╭─ Entries provided
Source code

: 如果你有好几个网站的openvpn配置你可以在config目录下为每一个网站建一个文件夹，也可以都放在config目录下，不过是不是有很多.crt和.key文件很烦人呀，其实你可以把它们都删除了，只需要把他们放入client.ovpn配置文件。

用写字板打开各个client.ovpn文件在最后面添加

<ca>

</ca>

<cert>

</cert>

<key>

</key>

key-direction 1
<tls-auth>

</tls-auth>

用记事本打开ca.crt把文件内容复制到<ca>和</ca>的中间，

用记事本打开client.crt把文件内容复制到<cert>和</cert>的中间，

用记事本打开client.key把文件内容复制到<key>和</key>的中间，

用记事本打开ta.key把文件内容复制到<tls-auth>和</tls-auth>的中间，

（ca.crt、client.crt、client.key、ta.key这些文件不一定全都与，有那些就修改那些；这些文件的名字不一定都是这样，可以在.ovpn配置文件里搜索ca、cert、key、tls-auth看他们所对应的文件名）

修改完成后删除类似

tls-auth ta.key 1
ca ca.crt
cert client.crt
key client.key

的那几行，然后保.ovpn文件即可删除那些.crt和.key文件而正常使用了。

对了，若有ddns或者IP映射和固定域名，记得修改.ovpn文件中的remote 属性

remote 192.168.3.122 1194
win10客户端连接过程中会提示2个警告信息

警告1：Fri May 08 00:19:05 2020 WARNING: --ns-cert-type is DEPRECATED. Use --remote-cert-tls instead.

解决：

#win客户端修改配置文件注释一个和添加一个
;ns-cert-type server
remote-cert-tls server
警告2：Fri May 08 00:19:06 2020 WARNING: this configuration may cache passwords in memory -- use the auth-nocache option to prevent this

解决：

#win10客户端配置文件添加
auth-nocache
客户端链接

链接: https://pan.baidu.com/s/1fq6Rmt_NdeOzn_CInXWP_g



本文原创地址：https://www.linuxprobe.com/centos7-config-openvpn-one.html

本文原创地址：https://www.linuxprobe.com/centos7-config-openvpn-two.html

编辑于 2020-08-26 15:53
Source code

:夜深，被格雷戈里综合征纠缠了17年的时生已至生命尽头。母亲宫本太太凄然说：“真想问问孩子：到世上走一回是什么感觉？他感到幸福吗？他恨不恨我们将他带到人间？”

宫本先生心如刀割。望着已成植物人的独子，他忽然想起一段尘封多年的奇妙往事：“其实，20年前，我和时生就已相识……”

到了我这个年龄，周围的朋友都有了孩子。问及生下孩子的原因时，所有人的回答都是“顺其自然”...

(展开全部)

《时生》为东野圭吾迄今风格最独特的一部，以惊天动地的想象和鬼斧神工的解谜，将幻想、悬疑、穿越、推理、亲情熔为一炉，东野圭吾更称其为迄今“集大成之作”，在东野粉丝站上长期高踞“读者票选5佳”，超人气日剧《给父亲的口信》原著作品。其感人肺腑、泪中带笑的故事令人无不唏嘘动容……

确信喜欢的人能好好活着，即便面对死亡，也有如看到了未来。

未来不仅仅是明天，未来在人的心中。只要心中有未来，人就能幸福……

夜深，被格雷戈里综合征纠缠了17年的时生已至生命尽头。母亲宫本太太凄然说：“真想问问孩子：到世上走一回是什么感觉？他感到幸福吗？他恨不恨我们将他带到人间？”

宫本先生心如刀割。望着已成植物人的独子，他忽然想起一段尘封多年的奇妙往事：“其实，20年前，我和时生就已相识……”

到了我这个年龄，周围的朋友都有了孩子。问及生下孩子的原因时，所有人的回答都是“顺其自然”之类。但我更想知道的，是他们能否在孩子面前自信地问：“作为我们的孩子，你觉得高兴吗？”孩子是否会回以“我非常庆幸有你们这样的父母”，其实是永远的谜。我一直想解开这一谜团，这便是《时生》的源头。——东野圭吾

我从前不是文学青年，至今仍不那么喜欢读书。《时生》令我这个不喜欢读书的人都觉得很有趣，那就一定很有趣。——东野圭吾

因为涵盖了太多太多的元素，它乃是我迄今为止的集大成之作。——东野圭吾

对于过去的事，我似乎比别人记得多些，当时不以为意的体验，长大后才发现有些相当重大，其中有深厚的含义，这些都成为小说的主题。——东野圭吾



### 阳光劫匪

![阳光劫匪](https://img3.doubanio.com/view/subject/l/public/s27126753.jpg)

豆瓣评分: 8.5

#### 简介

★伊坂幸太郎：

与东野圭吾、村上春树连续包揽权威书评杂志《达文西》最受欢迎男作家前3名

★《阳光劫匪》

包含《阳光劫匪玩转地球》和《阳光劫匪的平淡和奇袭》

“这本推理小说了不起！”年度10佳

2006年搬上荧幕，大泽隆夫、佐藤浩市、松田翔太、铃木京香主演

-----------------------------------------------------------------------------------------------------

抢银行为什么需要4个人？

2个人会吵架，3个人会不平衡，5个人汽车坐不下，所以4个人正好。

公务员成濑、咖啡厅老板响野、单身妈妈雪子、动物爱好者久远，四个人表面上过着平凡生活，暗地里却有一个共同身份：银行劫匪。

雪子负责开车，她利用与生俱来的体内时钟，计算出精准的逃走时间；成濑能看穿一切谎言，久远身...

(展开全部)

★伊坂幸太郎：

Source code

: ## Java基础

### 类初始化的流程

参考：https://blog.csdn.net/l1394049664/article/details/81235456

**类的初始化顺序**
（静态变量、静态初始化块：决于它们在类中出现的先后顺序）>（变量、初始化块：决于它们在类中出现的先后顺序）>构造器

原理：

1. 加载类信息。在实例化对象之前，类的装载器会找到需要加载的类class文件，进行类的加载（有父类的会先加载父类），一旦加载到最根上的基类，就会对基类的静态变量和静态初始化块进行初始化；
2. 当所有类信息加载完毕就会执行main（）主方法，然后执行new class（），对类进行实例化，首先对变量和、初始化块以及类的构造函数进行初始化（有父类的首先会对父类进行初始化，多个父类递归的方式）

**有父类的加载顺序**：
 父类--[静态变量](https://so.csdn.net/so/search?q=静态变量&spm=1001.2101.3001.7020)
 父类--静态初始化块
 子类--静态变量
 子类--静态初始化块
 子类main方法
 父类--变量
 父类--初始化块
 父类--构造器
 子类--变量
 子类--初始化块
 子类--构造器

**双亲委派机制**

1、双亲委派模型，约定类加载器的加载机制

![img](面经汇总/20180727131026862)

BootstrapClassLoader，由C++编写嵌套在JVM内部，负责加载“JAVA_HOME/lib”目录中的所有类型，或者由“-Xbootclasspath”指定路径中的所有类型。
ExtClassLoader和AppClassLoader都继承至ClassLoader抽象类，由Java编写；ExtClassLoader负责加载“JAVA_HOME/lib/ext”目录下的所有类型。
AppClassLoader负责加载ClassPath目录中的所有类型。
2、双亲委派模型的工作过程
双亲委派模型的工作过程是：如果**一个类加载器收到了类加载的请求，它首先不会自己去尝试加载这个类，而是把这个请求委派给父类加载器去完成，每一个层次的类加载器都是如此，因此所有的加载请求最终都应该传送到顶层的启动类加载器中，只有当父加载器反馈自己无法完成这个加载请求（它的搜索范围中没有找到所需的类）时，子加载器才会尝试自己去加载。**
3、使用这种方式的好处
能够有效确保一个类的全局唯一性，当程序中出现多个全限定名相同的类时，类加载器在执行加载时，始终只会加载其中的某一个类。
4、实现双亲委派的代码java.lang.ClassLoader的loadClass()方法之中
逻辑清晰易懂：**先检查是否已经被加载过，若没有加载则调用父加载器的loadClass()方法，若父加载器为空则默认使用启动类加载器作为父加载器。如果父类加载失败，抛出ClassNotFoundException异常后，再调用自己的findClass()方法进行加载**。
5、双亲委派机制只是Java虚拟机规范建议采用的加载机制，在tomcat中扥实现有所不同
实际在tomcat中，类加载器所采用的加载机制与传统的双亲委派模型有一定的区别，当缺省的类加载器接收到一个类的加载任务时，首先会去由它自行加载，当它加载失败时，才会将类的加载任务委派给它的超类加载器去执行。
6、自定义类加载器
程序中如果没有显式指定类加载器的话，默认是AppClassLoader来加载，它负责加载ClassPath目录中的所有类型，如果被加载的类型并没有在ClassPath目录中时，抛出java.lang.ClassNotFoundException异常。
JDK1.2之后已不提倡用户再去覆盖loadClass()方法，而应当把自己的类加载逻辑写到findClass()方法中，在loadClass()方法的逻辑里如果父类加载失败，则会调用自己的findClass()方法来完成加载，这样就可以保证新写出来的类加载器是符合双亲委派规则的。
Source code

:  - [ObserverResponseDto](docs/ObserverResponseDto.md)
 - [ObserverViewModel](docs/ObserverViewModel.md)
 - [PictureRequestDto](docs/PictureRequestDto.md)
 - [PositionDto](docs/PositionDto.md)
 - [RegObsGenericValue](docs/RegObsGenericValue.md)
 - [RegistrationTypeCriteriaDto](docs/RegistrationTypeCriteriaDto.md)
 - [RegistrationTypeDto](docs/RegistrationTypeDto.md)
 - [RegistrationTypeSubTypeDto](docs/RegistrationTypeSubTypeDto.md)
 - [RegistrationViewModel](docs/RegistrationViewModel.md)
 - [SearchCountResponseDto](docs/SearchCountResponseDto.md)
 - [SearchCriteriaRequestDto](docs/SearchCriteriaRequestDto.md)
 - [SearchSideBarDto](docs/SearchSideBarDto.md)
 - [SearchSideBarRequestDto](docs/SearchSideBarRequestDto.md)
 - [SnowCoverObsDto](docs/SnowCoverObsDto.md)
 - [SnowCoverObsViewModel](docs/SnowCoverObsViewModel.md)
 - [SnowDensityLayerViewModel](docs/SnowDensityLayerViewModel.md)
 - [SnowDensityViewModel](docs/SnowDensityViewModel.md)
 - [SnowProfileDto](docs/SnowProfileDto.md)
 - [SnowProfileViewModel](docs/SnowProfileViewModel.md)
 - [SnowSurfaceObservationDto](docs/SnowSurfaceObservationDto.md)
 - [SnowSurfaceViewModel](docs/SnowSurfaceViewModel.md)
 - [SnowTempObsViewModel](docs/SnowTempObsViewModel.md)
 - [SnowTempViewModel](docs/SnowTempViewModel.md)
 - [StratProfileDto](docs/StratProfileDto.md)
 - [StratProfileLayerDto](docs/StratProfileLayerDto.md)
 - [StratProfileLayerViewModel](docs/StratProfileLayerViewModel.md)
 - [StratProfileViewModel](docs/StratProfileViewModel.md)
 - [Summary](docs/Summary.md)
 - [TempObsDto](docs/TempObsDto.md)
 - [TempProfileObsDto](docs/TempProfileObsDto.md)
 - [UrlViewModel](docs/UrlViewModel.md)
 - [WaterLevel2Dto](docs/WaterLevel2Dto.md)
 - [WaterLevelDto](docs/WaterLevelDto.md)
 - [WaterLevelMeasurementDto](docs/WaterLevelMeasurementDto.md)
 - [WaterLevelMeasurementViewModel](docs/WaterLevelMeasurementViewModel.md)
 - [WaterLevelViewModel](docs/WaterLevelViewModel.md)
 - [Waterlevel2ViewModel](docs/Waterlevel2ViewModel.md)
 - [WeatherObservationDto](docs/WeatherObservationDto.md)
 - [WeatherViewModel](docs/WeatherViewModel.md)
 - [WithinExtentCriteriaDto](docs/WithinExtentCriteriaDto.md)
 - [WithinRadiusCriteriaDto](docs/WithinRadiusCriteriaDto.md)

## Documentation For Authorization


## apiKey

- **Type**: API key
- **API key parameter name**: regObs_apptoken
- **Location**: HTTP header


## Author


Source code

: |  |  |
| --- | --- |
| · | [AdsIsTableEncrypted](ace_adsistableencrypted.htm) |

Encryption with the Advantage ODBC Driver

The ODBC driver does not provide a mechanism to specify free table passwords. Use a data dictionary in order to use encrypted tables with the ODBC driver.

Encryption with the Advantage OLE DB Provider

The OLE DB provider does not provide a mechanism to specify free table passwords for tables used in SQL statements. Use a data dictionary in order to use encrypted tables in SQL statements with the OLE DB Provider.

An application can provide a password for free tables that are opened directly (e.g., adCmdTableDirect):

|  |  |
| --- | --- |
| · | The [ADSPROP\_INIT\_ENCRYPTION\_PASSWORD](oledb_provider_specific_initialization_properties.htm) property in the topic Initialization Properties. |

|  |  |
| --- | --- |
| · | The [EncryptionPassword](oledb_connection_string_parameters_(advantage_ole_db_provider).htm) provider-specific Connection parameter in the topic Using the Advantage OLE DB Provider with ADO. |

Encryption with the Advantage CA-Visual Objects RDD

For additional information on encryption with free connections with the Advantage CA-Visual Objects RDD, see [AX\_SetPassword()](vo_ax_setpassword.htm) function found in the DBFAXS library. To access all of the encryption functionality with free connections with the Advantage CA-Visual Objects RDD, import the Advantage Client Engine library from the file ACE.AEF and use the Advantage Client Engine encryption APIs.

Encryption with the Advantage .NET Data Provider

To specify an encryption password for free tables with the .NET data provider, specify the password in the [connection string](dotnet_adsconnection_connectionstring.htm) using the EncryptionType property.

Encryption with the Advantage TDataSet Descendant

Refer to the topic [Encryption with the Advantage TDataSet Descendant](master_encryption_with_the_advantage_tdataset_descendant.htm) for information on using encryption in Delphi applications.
╰─
Work instructions — Present the lines from the beginning of the data through the line containing "用记事本打开client.c", inclusive, as a Markdown table with columns named Row and Text, skipping blank lines.

Solution to the problem —
| Row | Text |
|---|---|
| 1 | Source code |
| 2 | : 如果你有好几个网站的openvpn配置你可以在config目录下为每一个网站建一个文件夹，也可以都放在config目录下，不过是不是有很多.crt和.key文件很烦人呀，其实你可以把它们都删除了，只需要把他们放入client.ovpn配置文件。 |
| 3 | 用写字板打开各个client.ovpn文件在最后面添加 |
| 4 | <ca> |
| 5 | </ca> |
| 6 | <cert> |
| 7 | </cert> |
| 8 | <key> |
| 9 | </key> |
| 10 | key-direction 1 |
| 11 | <tls-auth> |
| 12 | </tls-auth> |
| 13 | 用记事本打开ca.crt把文件内容复制到<ca>和</ca>的中间， |
| 14 | 用记事本打开client.crt把文件内容复制到<cert>和</cert>的中间， |